Saved data entries
-- -- --
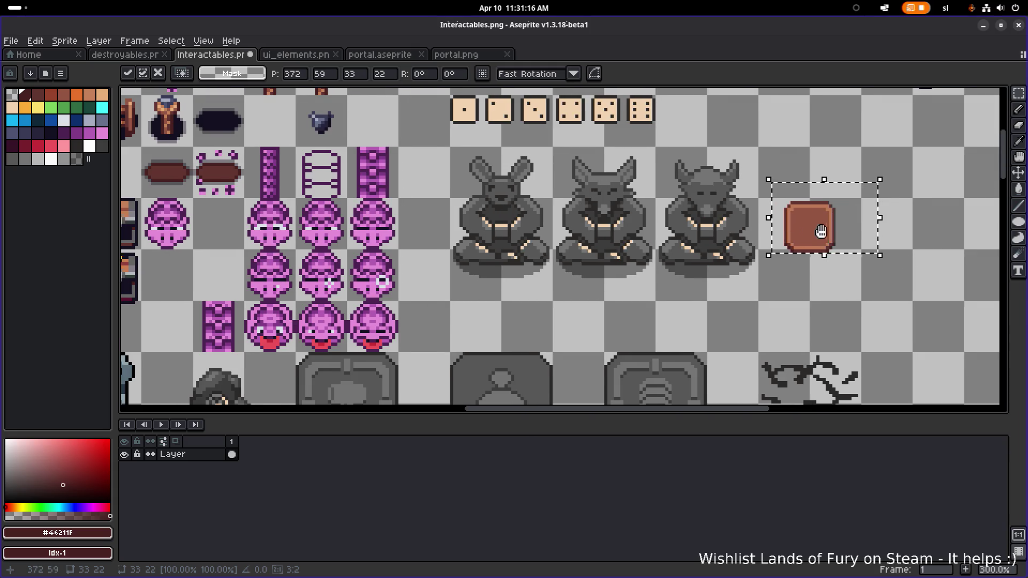
scroll(817, 231, "right", 1)
key("Delete")
- Place a copy of the signpost's board over the two dark posts and commit it
scroll(767, 223, "down", 3)
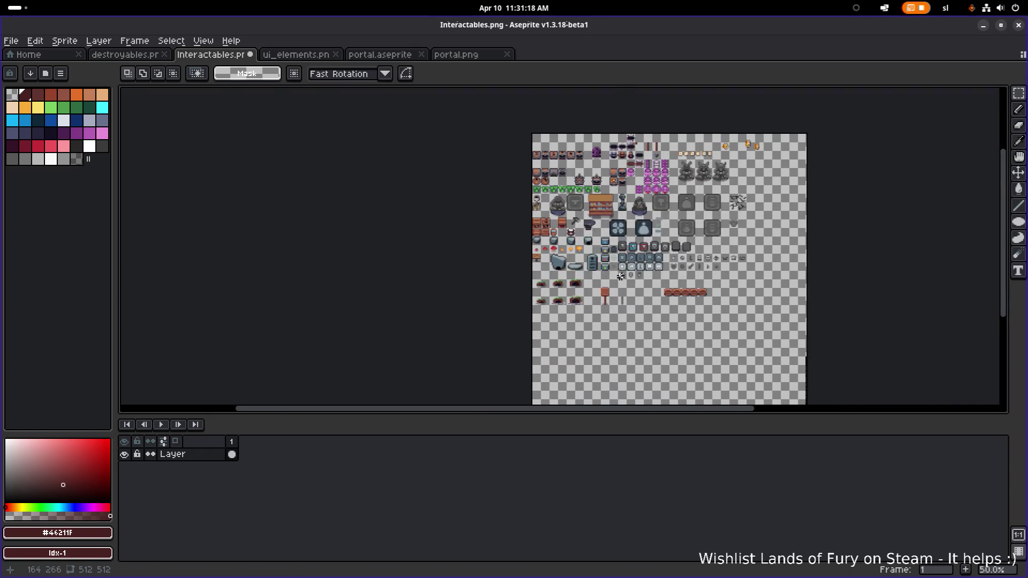
scroll(662, 260, "up", 3)
scroll(513, 269, "down", 1)
scroll(513, 269, "right", 2)
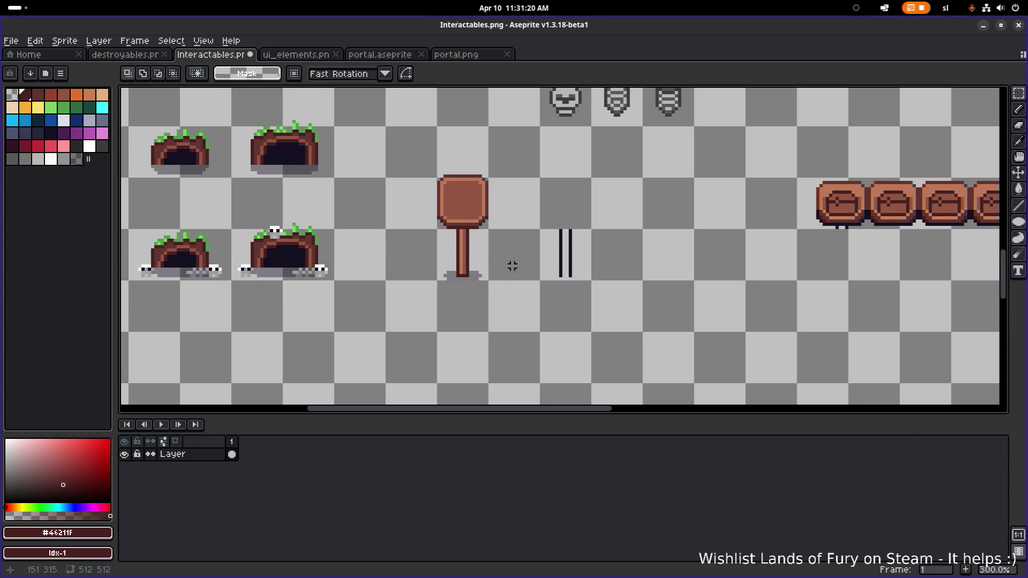
scroll(493, 233, "right", 1)
scroll(493, 233, "up", 1)
scroll(480, 229, "up", 1)
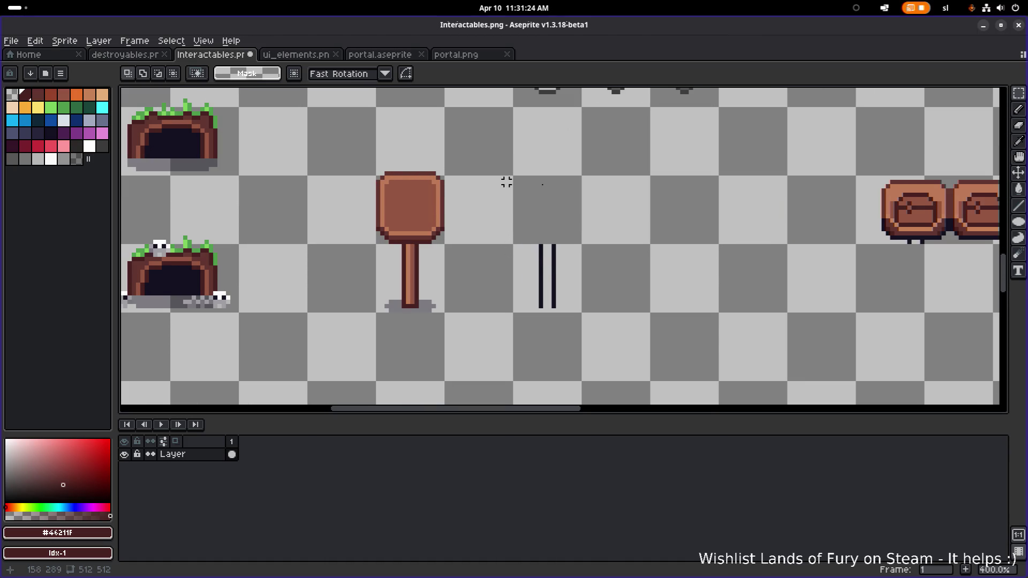
mouse_move(377, 177)
left_mouse_down()
mouse_move(447, 247)
mouse_move(558, 218)
mouse_move(565, 225)
left_mouse_up()
key("Return")
- Delete the two dark posts beneath the copied board
left_click_drag(514, 346, 626, 244)
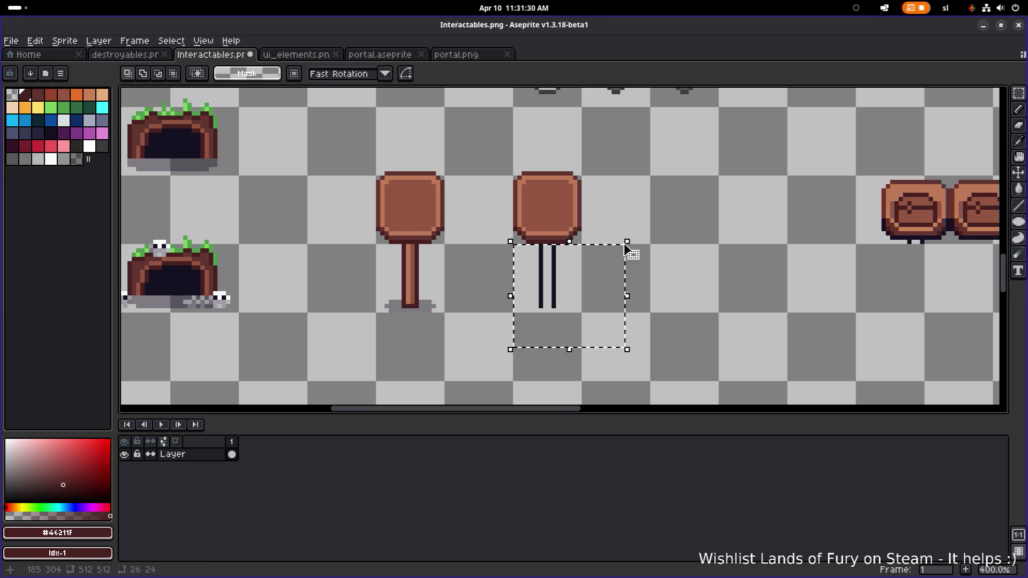
key("Delete")
scroll(632, 249, "right", 2)
scroll(782, 220, "up", 2)
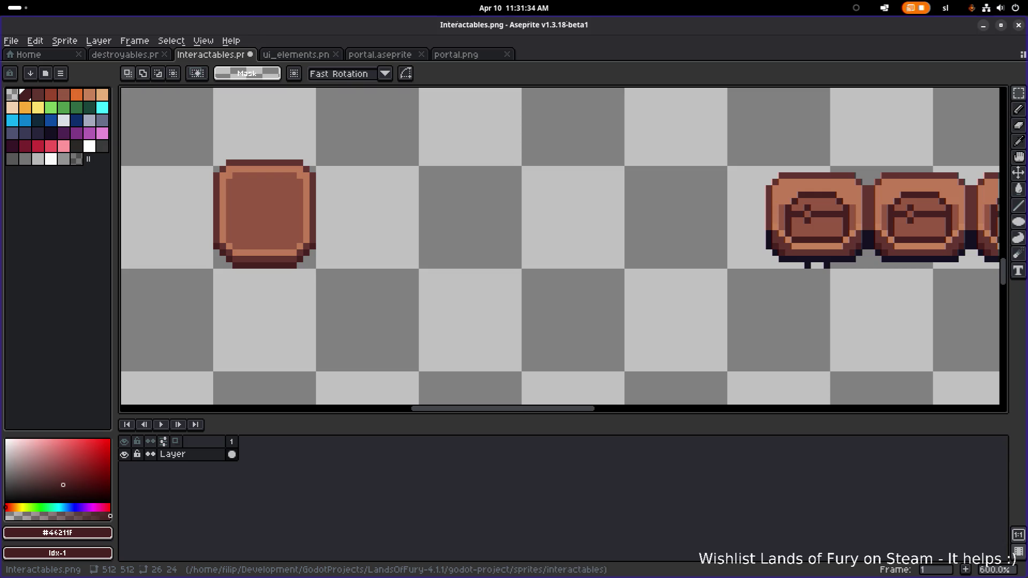
key("alt+Tab")
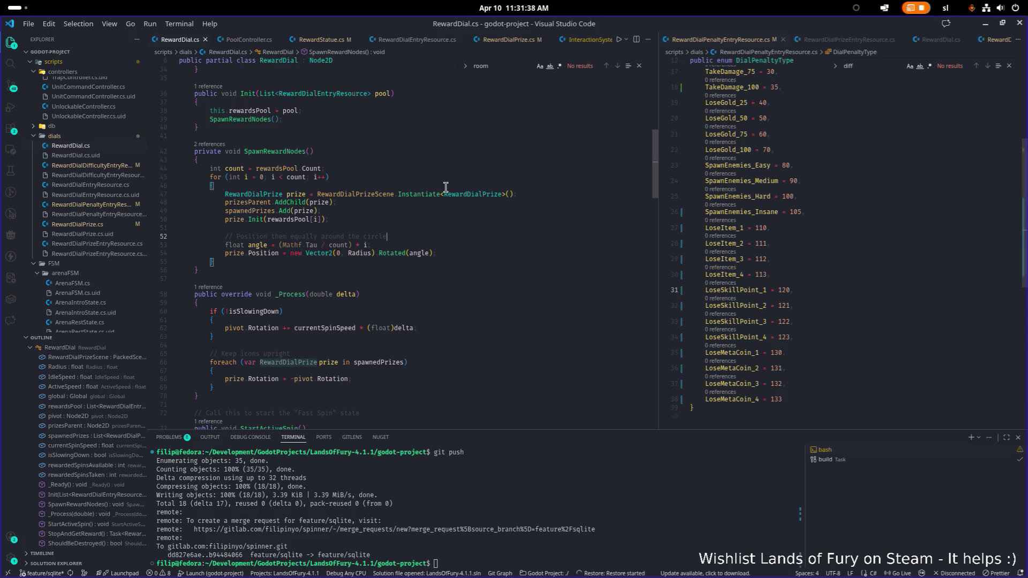
- Scroll through RewardDial.cs in Visual Studio Code, then return to Aseprite's Interactables.png
scroll(445, 188, "up", 1)
key("alt+Tab")
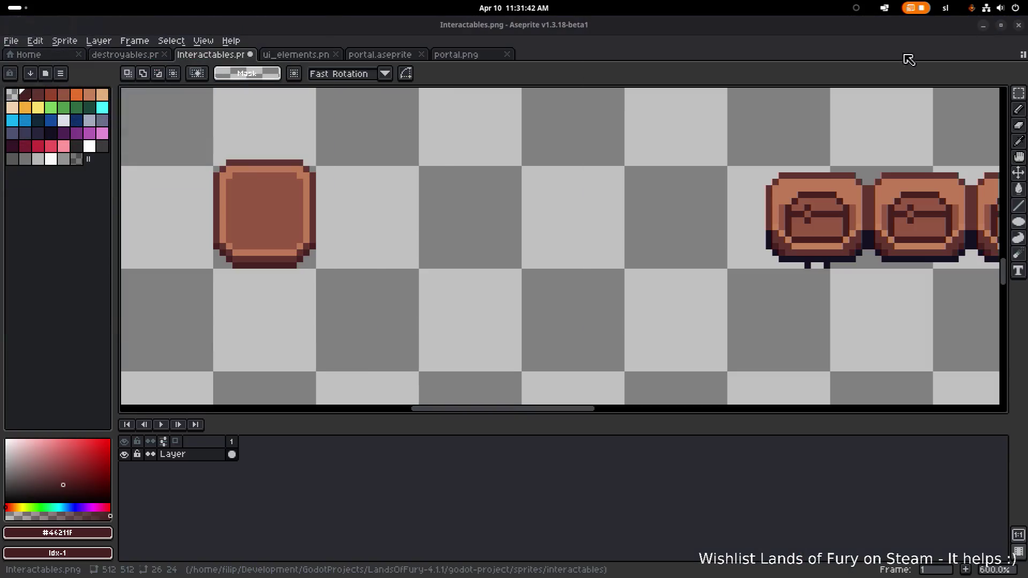
key("alt+Tab")
left_click(11, 40)
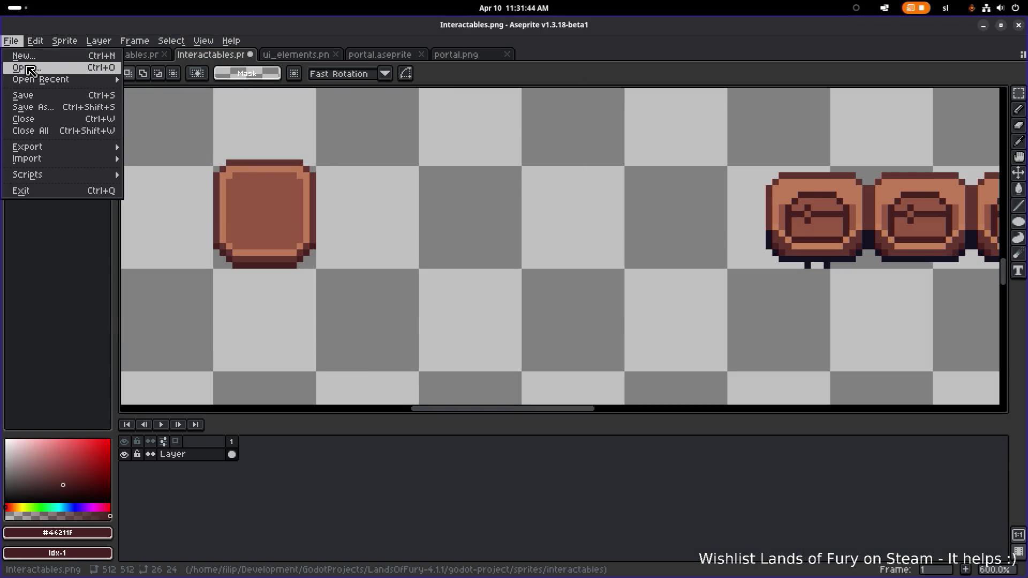
- Open MiniBunny.png from the sprites/units folder and select its first bunny
left_click(31, 69)
left_click(67, 83)
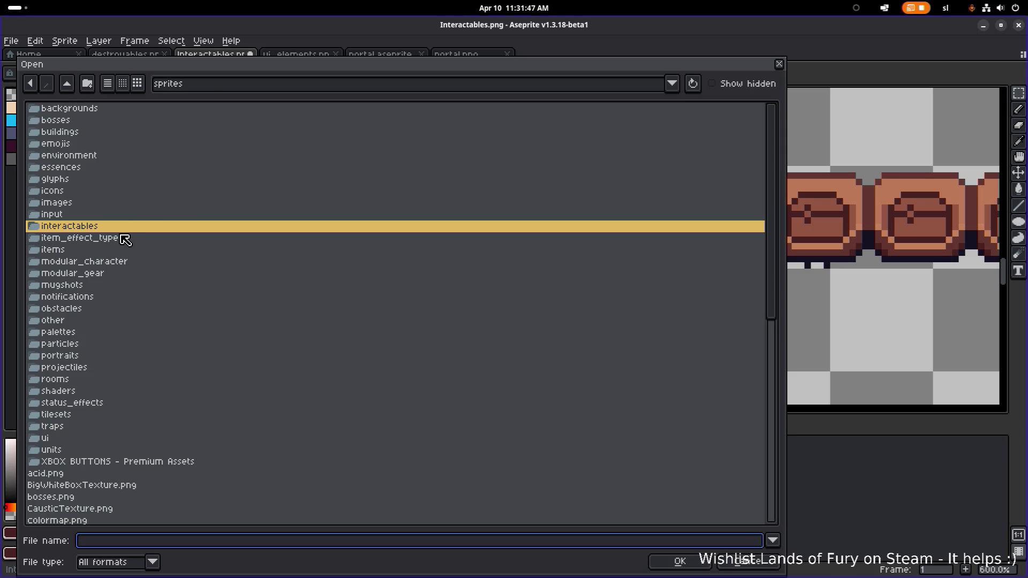
left_click(119, 262)
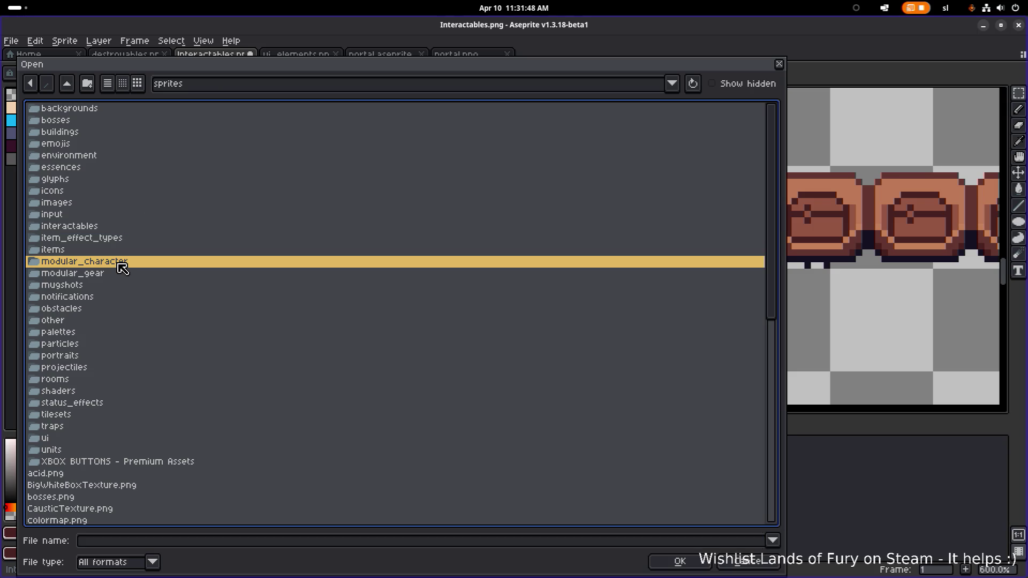
double_click(83, 450)
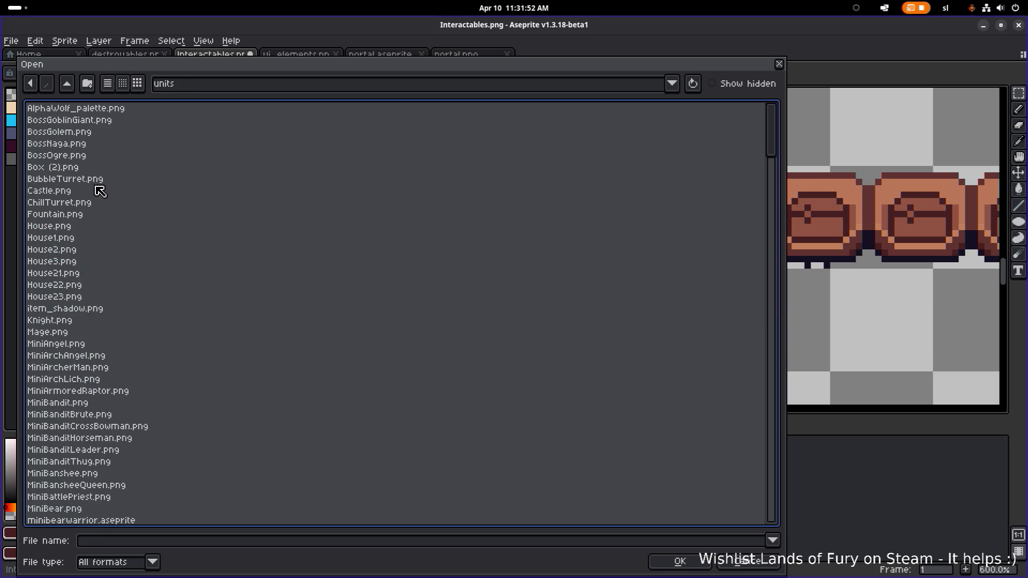
scroll(95, 268, "down", 2)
-- -- --
PROMPT
Within the entries above, the lines from the one containing "left_mouse_up()" through the one containing "left_click(11, 40)" are to be transcribed exactly, ends included, pictures excluded.

SOLUTION
left_mouse_up()
key("Return")
- Delete the two dark posts beneath the copied board
left_click_drag(514, 346, 626, 244)
key("Delete")
scroll(632, 249, "right", 2)
scroll(782, 220, "up", 2)
key("alt+Tab")
- Scroll through RewardDial.cs in Visual Studio Code, then return to Aseprite's Interactables.png
scroll(445, 188, "up", 1)
key("alt+Tab")
key("alt+Tab")
left_click(11, 40)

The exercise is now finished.